Saturday, August 19, 2006

edinburgh film festival 8/19

Paul Andrew Williams / UK / 2006 / 90 min
Lorraine Stanley, Georgia Groome, Johnny Harris, Sam Spruell, Nathan Constance, Alexander Morton, David Keeling, Jamie Kenna, Chloe Bale, Jack Deam


One of the discoveries of the year.
24 hours in the life of a prostitute and a young runaway, fleeing to Brighton in a desperate attempt to save their own lives. This bare-bones synopsis, however, does little to communicate the scale of Paul Andrew Williams' feature debut: its assurance, its cinematic élan, the steely conviction of its performances. And above all, its gritty verisimilitude. Avoiding most of the clichés of the dirty-realist Brit flick, refining instead an ensemble of credible, often contradictory characters, it's reminiscent of Mike Leigh's Naked in its vision of a debased demi-monde, its two heroines clinging to each other as they move through a world of violence, petty crime and revenge. For Williams, it's the first feature in what looks likely to be a notable career. Catch it here first.

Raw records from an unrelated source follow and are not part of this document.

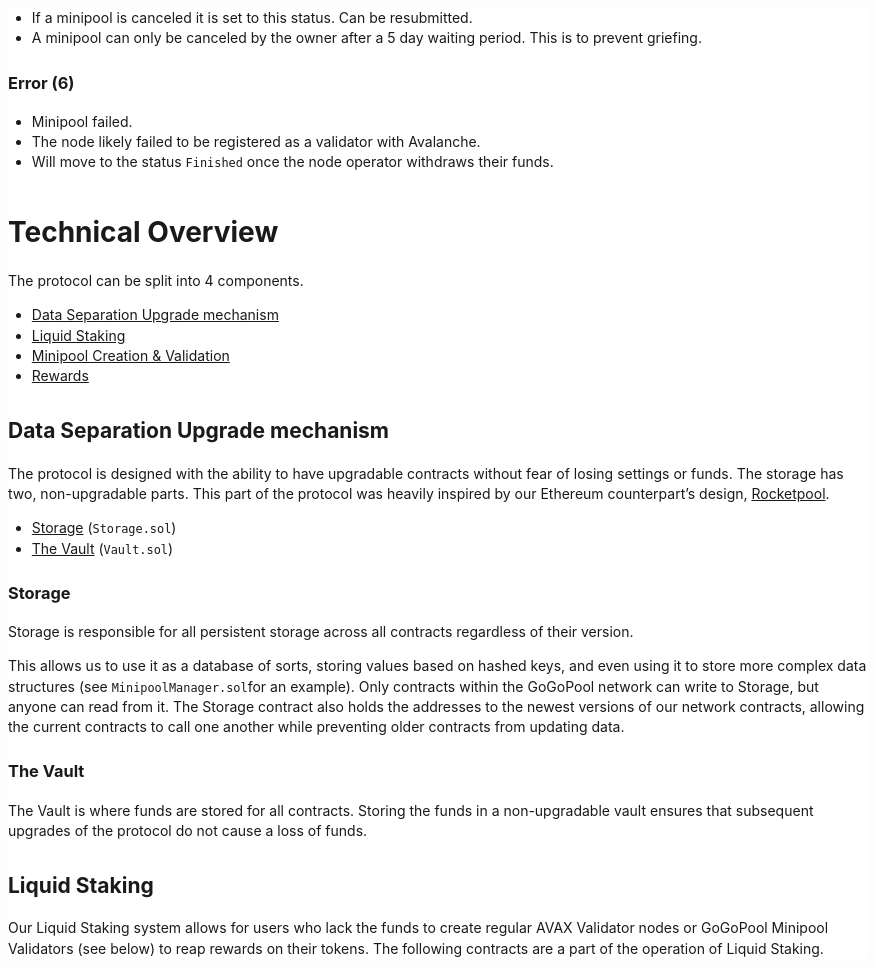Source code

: * If a minipool is canceled it is set to this status. Can be resubmitted.
* A minipool can only be canceled by the owner after a 5 day waiting period. This is to prevent griefing.

### Error (6)

* Minipool failed.
* The node likely failed to be registered as a validator with Avalanche.
* Will move to the status `Finished` once the node operator withdraws their funds.

# Technical Overview

The protocol can be split into 4 components.

- [Data Separation Upgrade mechanism](#data-separation-upgrade-mechanism)
- [Liquid Staking](#liquid-staking)
- [Minipool Creation & Validation](#minipool-creating--validation)
- [Rewards](#rewards)

## Data Separation Upgrade mechanism

The protocol is designed with the ability to have upgradable contracts without fear of losing settings or funds. The storage has two, non-upgradable parts. This part of the protocol was heavily inspired by our Ethereum counterpart’s design, [Rocketpool](https://docs.rocketpool.net/developers/usage/contracts/contracts.html#introduction).

- [Storage](https://github.com/multisig-labs/gogopool-contracts/blob/master/contracts/contract/Storage.sol) (`Storage.sol`)
- [The Vault](https://github.com/multisig-labs/gogopool-contracts/blob/master/contracts/contract/Vault.sol) (`Vault.sol`)

### Storage

Storage is responsible for all persistent storage across all contracts regardless of their version.

This allows us to use it as a database of sorts, storing values based on hashed keys, and even using it to store more complex data structures (see `MinipoolManager.sol`for an example). Only contracts within the GoGoPool network can write to Storage, but anyone can read from it. The Storage contract also holds the addresses to the newest versions of our network contracts, allowing the current contracts to call one another while preventing older contracts from updating data.

### The Vault

The Vault is where funds are stored for all contracts. Storing the funds in a non-upgradable vault ensures that subsequent upgrades of the protocol do not cause a loss of funds.

## Liquid Staking

Our Liquid Staking system allows for users who lack the funds to create regular AVAX Validator nodes or GoGoPool Minipool Validators (see below) to reap rewards on their tokens. The following contracts are a part of the operation of Liquid Staking.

Yukinari Hanawa / Japan / 2006 / 115 min
Keisuke Koide, Aoi Miyazaki, Masaru Miyazaki, Rena Komine, Yu Emoto, Tadahiro Aoki, Yuya Matsuura


Retro romance meets gangland thriller in this stunning Japanese drama.
1960s Japan, and Misuzu, a high school student with a chaotic home life, finds a sanctuary with her brother Ryo and his friends - a group of nihilistic teenagers who spend their days hanging around bars and indulging in drugs and casual sex. But one of the youths - the ambitious, charismatic Kishi - wants more, and devises a plan to rob a bank van, and the group begin rehearsing the heist. Based on an allegedly autobiographical novel by Japanese writer Misuzu Nakahara (in which she claimed, almost four decades later, to have been involved in the legendary '300 Million Yen Affair', the never-solved December 1968 robbery that remains the largest criminal haul in Japanese history), this powerful widescreen saga is the finest Japanese drama of the year: a stunningly visualised elegy of life, and love, on the edge.